[Material provided — start]

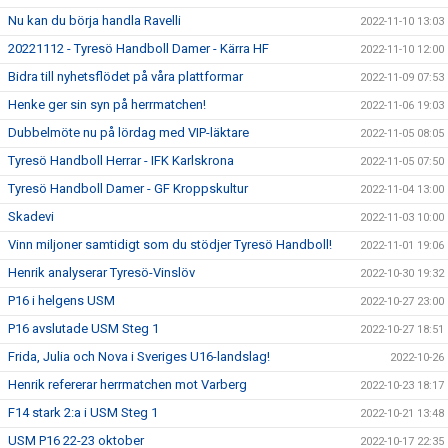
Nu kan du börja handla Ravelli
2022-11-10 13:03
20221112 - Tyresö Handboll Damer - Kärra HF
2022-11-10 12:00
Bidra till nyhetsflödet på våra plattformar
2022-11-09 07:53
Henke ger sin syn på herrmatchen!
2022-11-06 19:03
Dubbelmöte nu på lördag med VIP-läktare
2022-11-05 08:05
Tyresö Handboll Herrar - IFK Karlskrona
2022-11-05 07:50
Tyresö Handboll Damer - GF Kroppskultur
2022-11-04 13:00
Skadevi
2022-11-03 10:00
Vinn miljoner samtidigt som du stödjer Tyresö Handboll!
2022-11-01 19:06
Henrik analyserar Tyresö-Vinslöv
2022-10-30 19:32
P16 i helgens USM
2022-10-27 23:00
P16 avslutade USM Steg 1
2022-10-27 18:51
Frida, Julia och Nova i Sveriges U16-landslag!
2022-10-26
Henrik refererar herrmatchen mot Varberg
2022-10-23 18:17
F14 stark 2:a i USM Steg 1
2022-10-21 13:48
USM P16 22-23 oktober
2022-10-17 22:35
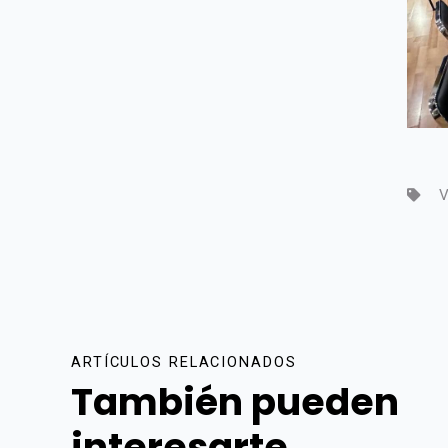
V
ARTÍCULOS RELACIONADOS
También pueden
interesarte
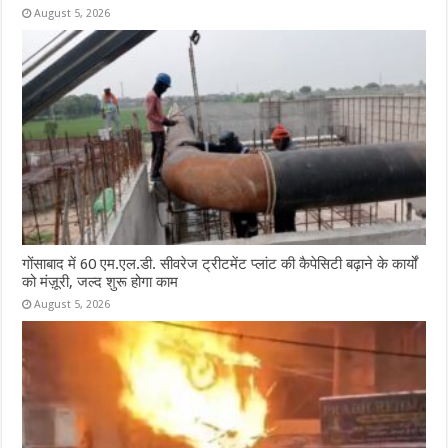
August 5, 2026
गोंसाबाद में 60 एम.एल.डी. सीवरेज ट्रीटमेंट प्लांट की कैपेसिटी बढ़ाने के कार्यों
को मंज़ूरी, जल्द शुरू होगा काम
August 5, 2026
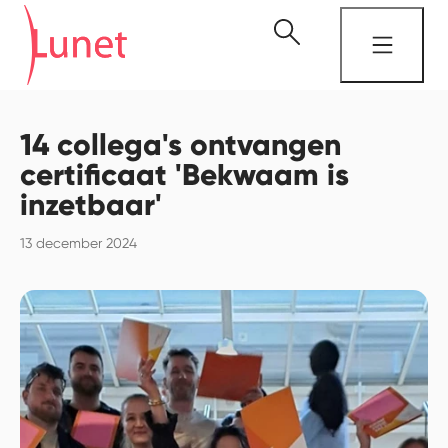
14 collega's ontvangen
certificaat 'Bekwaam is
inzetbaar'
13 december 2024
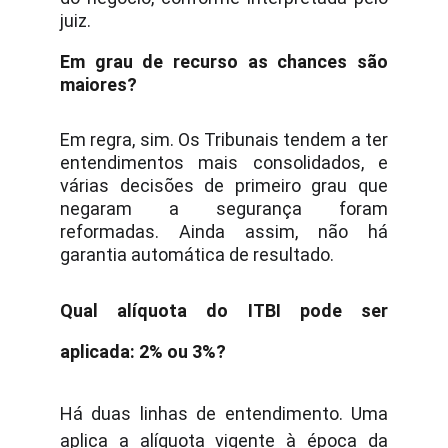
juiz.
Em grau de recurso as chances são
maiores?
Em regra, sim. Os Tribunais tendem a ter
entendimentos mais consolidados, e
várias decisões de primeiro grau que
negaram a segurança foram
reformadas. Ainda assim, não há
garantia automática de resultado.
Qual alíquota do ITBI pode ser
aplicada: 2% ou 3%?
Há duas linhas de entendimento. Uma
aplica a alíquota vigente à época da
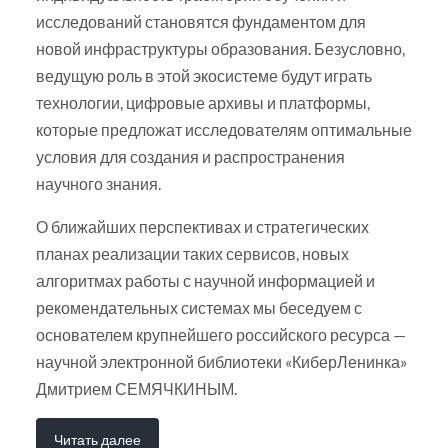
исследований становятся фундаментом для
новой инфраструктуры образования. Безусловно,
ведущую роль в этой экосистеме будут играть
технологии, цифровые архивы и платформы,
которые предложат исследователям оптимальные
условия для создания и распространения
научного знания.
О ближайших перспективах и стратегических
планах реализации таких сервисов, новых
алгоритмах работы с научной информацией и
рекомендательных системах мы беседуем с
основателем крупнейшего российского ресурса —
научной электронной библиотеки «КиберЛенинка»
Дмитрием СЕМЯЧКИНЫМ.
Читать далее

[Material provided — finish]
[Material provided — start]

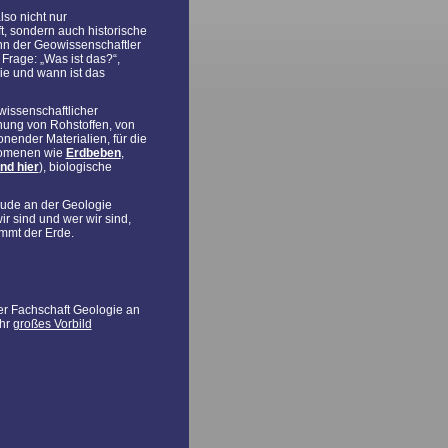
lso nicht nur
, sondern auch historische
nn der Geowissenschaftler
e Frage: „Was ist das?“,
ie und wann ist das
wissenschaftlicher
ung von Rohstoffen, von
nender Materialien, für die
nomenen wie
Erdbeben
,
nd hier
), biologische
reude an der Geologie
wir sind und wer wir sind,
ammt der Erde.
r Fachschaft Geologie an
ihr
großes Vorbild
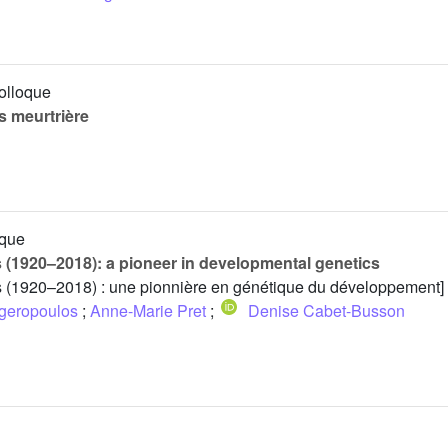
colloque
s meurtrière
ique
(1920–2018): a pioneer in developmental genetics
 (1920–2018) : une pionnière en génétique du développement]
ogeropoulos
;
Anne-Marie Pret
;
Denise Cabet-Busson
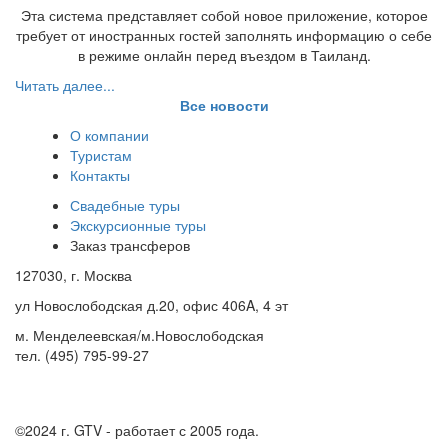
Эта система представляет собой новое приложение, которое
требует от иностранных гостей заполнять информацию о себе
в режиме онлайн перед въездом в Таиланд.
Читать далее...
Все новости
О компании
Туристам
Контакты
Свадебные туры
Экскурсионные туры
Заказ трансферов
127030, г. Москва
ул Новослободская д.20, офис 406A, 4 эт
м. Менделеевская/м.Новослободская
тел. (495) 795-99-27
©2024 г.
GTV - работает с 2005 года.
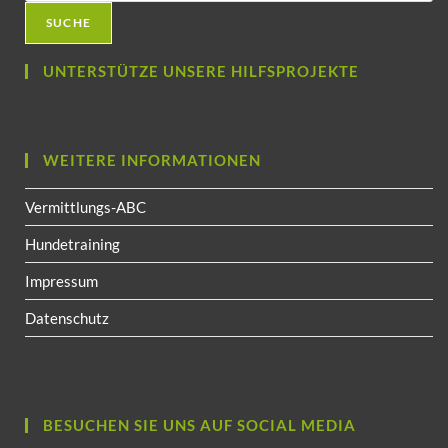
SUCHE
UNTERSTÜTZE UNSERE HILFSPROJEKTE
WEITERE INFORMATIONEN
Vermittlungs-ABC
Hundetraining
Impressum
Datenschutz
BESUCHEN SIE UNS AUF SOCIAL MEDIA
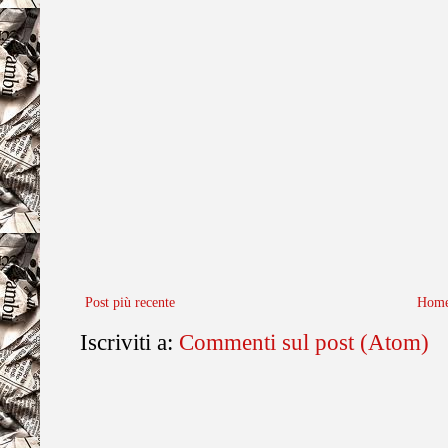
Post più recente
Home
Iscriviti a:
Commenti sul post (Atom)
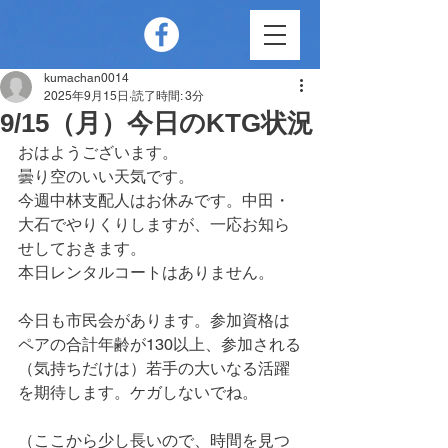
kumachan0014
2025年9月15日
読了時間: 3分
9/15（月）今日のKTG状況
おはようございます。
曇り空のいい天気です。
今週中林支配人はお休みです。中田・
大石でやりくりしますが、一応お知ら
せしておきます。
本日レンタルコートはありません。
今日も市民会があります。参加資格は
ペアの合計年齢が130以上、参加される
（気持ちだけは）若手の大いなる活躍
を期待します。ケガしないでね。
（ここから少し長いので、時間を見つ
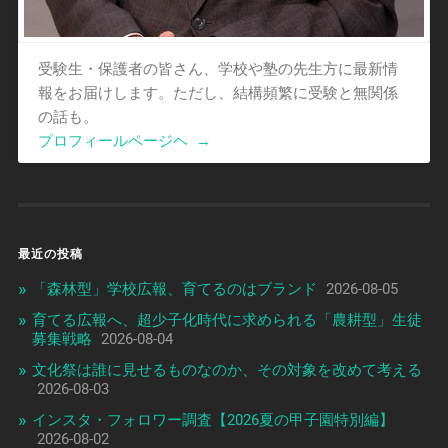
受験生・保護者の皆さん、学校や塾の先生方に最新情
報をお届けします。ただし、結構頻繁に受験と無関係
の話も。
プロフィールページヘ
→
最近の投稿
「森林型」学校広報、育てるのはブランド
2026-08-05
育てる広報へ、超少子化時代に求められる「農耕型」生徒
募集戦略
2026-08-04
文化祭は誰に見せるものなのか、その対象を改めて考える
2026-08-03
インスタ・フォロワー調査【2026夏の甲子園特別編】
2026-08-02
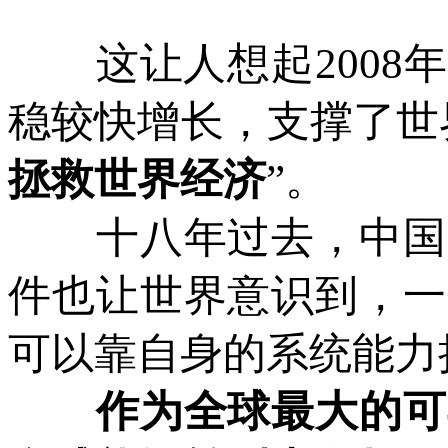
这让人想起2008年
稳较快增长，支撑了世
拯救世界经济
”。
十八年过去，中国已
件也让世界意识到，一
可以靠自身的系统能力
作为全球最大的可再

[Material provided — finish]

* [Task goal] Reproduce the lines between the one holding "исследований становятся фундаментом для" and the one holding "алгоритмах работы с научной информацией и", inclusive, substituting "электронные архивы" for "цифровые архивы" and changing nothing else.

* [Result for this task]
исследований становятся фундаментом для
новой инфраструктуры образования. Безусловно,
ведущую роль в этой экосистеме будут играть
технологии, электронные архивы и платформы,
которые предложат исследователям оптимальные
условия для создания и распространения
научного знания.
О ближайших перспективах и стратегических
планах реализации таких сервисов, новых
алгоритмах работы с научной информацией и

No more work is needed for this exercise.